A joke at last. Or had I missed some so far? His twisted sense of humour is not always easy to follow. While going on about journalists being capitalist lackeys, he gave a wink to the photographer. But it was still clear he meant it.

No living person in the land has had a worse press. The right-wing tabloids have smeared him for years, turning him into Public Enemy No 1. Any paranoia is understandable.

But now, something unexpected has happened, in the past three months. Almost by doing nothing, keeping a low profile - in fact his wife is getting more publicity than him - he is emerging as a popular hero. Do you find that ironic, or amusing?

'What are you talking about? I've not kept a low profile. We've been working as hard as ever. That's your perception. If the London media choose not to report what we've been doing, it doesn't mean to say we've not been doing it.'

But surely it was Mr Heseltine's inept handling of the proposed pit closures, and then the revolt of the Tory backbenchers, that made the Government delay things?

'The Tory rebels had nothing to do with it. We brought pressure on the Tories. Up to 250,000 supported our two marches in October.

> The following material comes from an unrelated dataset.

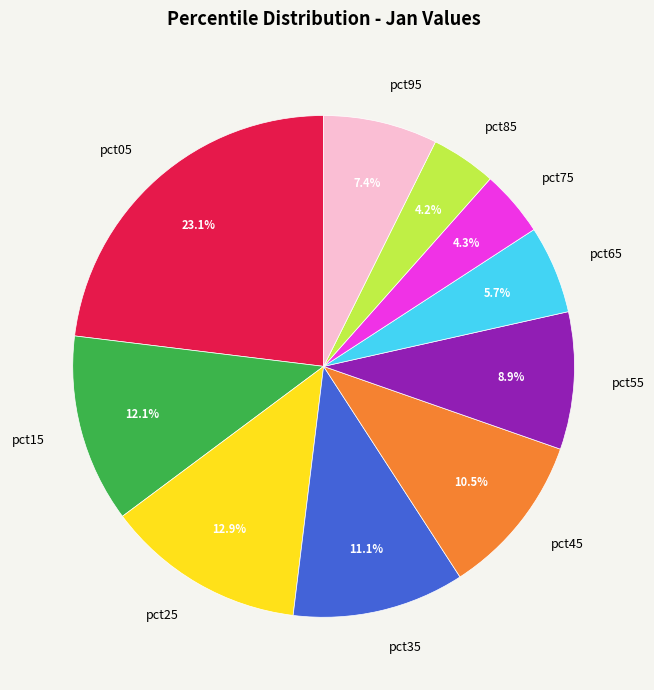

How many slices are in this pie chart?

10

We would have kept up the pressure, but the Government made a body swerve, thanks to our efforts, and the fact we went to the High Court and won our case . . .'

In the long run, can you win? Aren't you just delaying the inevitable? In 1983 when you became president, there were 250,000 miners. Now there's only 44,000.

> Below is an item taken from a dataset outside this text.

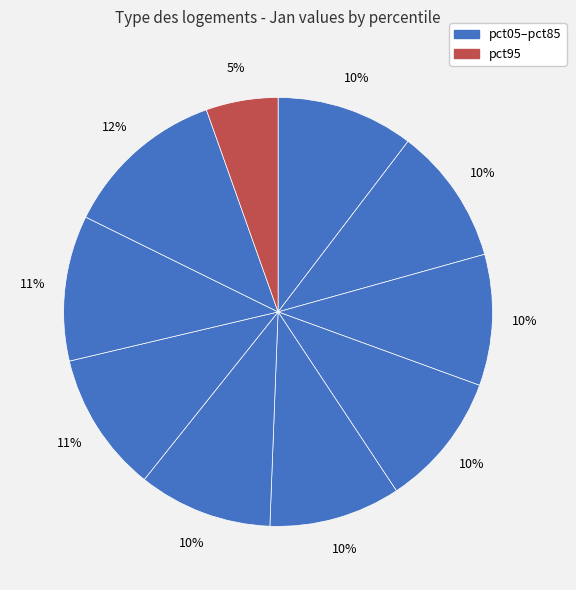

Which slice is the smallest?

pct95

'It's nave to judge matters arithmetically. It shows a lack of understanding of history. Was Jesus Christ a loser because he ended up on his own and couldn't even get a seconder? Few people today would say he didn't have an impact. They said Castro was a loser. They said Martin Luther King would never win. My aim is to keep all our pits open, until their reserves are exhausted - and that has to be agreed by both sides.

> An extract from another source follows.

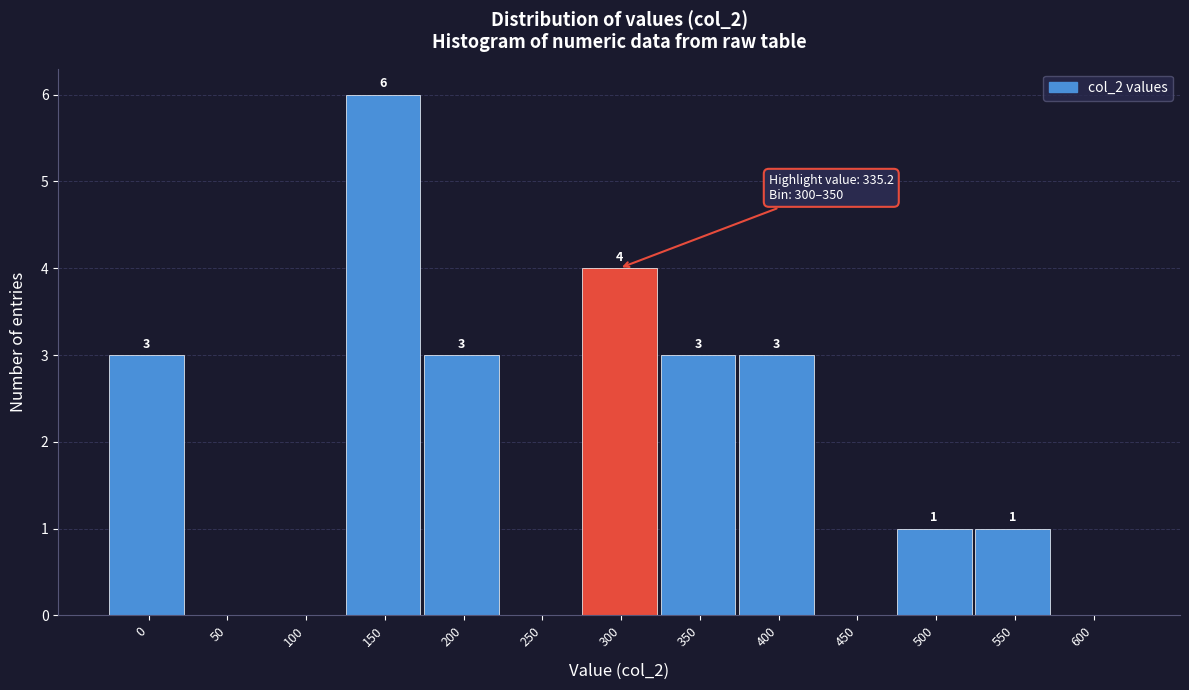

Reading right to left, extract all data points from this chart.

600=0	550=1	500=1	450=0	400=3	350=3	300=4	250=0	200=3	150=6	100=0	50=0	0=3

'I don't accept British pits are uneconomical. The figures are rigged. We have resources for 1,000 years. It would be criminal to close them. I can see the time soon when technology will be able to extract the energy from coal without having to bring it to the surface.'

Anyway, forget the reasons. Would you agree or not that you are suddenly being seen as a Good Guy?

'In 1984-85, during the miners' strike, I was popular in the labour movement in a very specific, passionate way. Now, I agree, my popularity is widespread, from all walks of life. I've had thousands of letters of support - from Conservatives and Liberals. In those October marches, we had Tory councillors joining in, uninvited. When I talk at mass meetings, I'm pulling in 2,000 to 3,000 people, in little mining villages, but this not reported. The Government has now put pressure on the newspapers to keep off the miners.'

I smiled.

'I don't always believe there's a conspiracy against me . . .'

At 55, you have outlived all your enemies. Thatcher has gone, and Maxwell, and Kinnock. Did he count as an enemy? 'He wasn't a friend. You've missed out four chairmen of the Coal Board. That was a job I could have had, by the way.'

Excuse me? 'In 1977 I was offered it.'

In writing? 'Verbally. My wife was present.'

By whom? 'By the person who had it in his power. No, I won't give his name.'

Despite the endless conspiracies, are you enjoying your new-found popularity? 'It is pleasing on the train or the Tube to have people coming up to me, spontaneously, to congratulate me. That's not happened before. I was in Kent in December and this bowler-hatted gent with a rolled umbrella came up to me. I thought he was going to belt me one. 'I have to say you are doing a damn good job. They shan't get away with it. No they shan't . . .' '

Arthur did a suitably posh accent, plus gestures. He is a good mimic, but saves it for public platforms.

'A friend asked me yesterday if I wasn't worried my new popularity would disappear with the 24-hour strikes. If it's a choice between popularity and principle, I'll choose principle any time.'

Must be nice, being liked, after 30 years as a baddie? 'It won't last. I give it three months.'

Yes, but it shows every person is not out to get you. Even journalists. So why not relax, Arthur? Enjoy it.